TASK ITEM ▸
Please copy the listing that follows exactly, leaving out any pictures.

EXERCISE DATA ▸
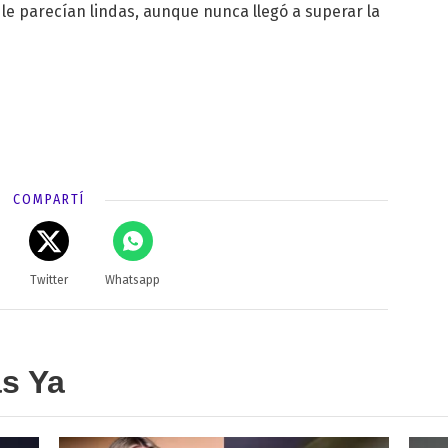
e parecían lindas, aunque nunca llegó a superar la
COMPARTÍ
Twitter
Whatsapp
as Ya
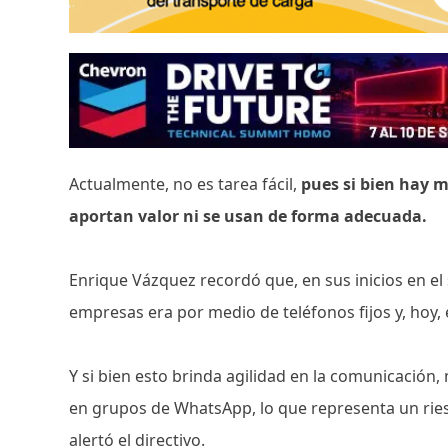
Actualmente, no es tarea fácil,
pues si bien hay 
aportan valor ni se usan de forma adecuada.
Enrique Vázquez recordó que, en sus inicios en el 
empresas era por medio de teléfonos fijos y, hoy, e
Y si bien esto brinda agilidad en la comunicación
en grupos de WhatsApp, lo que representa un riesg
alertó el directivo.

WRITTEN ANSWER ▸
e parecían lindas, aunque nunca llegó a superar la
COMPARTÍ
Twitter
Whatsapp
as Ya
Actualmente, no es tarea fácil,
pues si bien hay 
aportan valor ni se usan de forma adecuada.
Enrique Vázquez recordó que, en sus inicios en el 
empresas era por medio de teléfonos fijos y, hoy, e
Y si bien esto brinda agilidad en la comunicación
en grupos de WhatsApp, lo que representa un riesg
alertó el directivo.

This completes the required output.